You need four years of undergraduate school and 4 years of dental school; if a dentist wants to specialize, he or she must complete a 1-2 year residency program. Dentists prevent, diagnose, and treat problems within the mouth such as tooth decay. They also repair chipped teeth, prescribe dentures, and perform root canals.
This career involves helping patients become more independent again after injury or illness. They help patients regain strength, coordination, range of motion, and posture through exercises, taking into account pain, swelling, or wounds. An occupational therapist needs to complete undergraduate course work and at least 2 years of graduate school.
Physical therapists are in high demand in the medical field. Individuals who work in this capacity help patients with physical disabilities and well as those who are recovering from injuries that impair their physical mobility. Physical therapists must complete intense undergraduate and graduate-level education and training prior to becoming licensed to practice in their state.
Speech-language pathologists work with patients to treat speech problems and eating and swallowing difficulties. Some work at home and others work in clinics, rehabilitation hospitals, and nursing homes. A speech therapist needs at least a master's degree and must be licensed by the state.

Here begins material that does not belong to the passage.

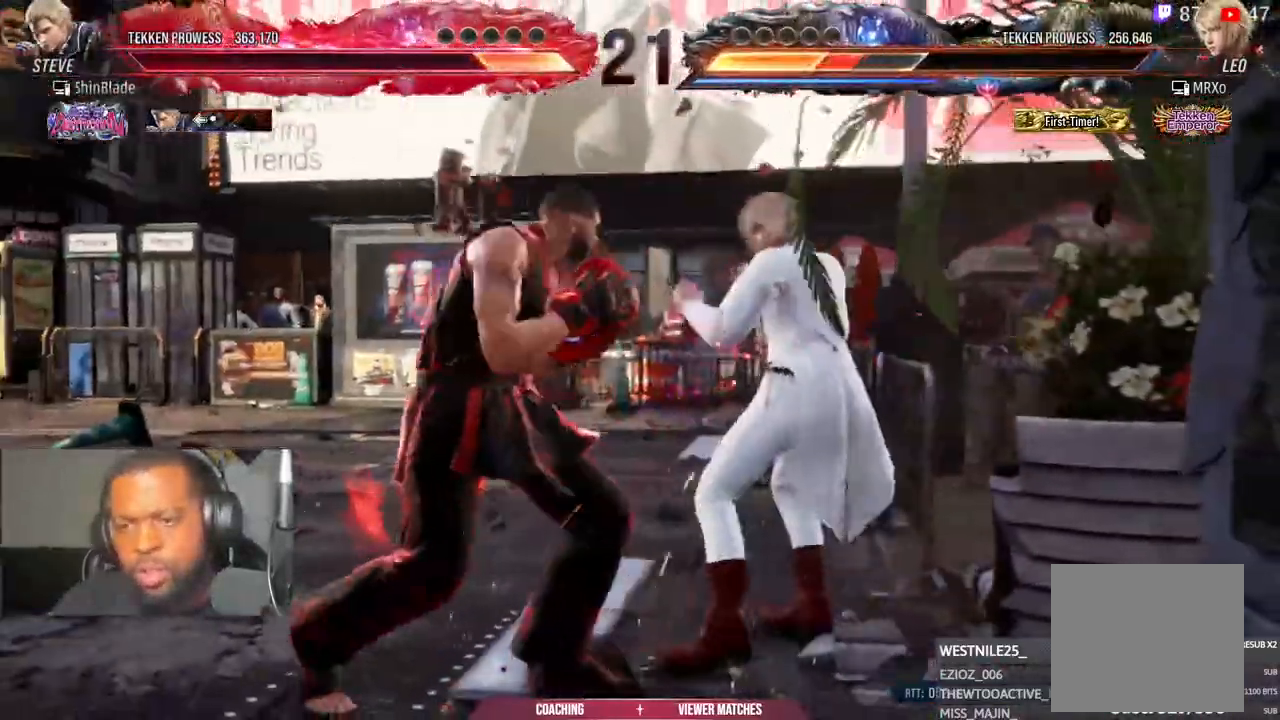
{"dt_ms": 500, "buttons": ["TRIANGLE"], "left_stick": "center", "right_stick": "center", "events": [[33, "DPAD_DOWN", "up"], [50, "TRIANGLE", "down"], [117, "DPAD_DOWN", "down"], [150, "DPAD_DOWN", "up"], [167, "TRIANGLE", "up"], [217, "CIRCLE", "down"], [233, "DPAD_DOWN", "down"], [317, "DPAD_DOWN", "up"], [367, "TRIANGLE", "down"], [450, "CIRCLE", "up"]]}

These clinicians provide primary and some acute care and can work in a clinic with a physician or alone. To become a nurse practitioner, you have to complete either a master's of nursing or doctorate in nursing practice and obtain state licensure.

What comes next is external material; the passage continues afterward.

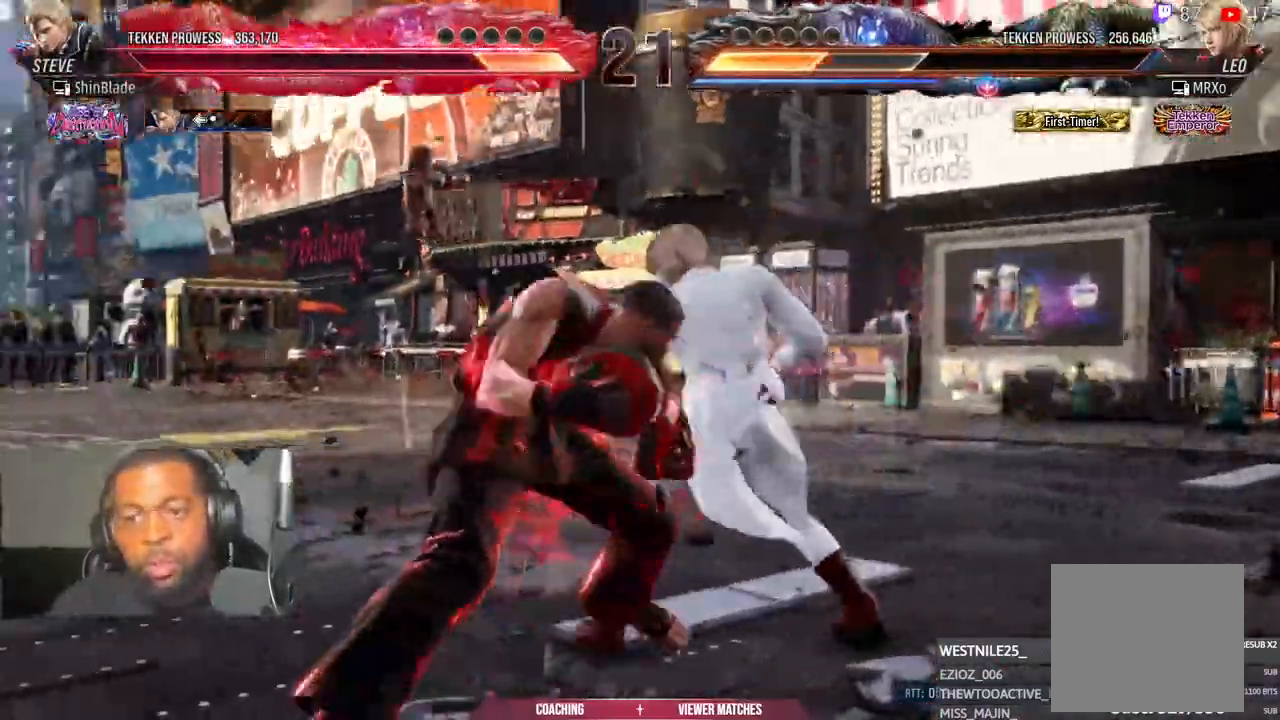
{"dt_ms": 500, "buttons": ["DPAD_LEFT"], "left_stick": "center", "right_stick": "center", "events": [[17, "TRIANGLE", "up"], [67, "SQUARE", "down"], [183, "SQUARE", "up"], [183, "TRIANGLE", "down"], [250, "SQUARE", "down"], [267, "DPAD_LEFT", "down"], [300, "SQUARE", "up"], [333, "DPAD_LEFT", "up"], [417, "DPAD_LEFT", "down"], [433, "DPAD_DOWN", "down"], [450, "SQUARE", "down"], [483, "DPAD_DOWN", "up"], [500, "SQUARE", "up"], [500, "TRIANGLE", "up"]]}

Audiologists do their best to ensure healthy ears and communication competency, and to identify and prevent hearing loss and auditory dysfunction. They also make recommendations on hearing aids and other technology, counsel patients, and provide rehabilitation services. Audiologists must complete a doctorate program in audiology and state licensure.
Another Option: Practice Management
With the trend toward large, multiple-physician practices, the non-clinical field of practice management has expanded greatly. Some medical practice managers move up into their jobs from lower level office administration positions, and others enter the field after completing a prescribed program of study in Healthcare Administration.
Licensure is not required to work in this capacity, but most hospitals and large practices prefer to hire individuals with specific certifications to manage their offices. Popular certifications in this field include:
Career Growth in the Medical Field
These are only a few of the many different career opportunities available in the medical field. If you're interesting in learning about additional types of jobs in this industry, see the Occupational Outlook Handbook published by the Bureau of Labor Statistics.
If you're looking for an occupation with long term growth potential, it's a good idea to consider a medical profession. Due to technological advances in healthcare and a rapidly aging population, medical professionals are likely to remain in high demand for many years to come.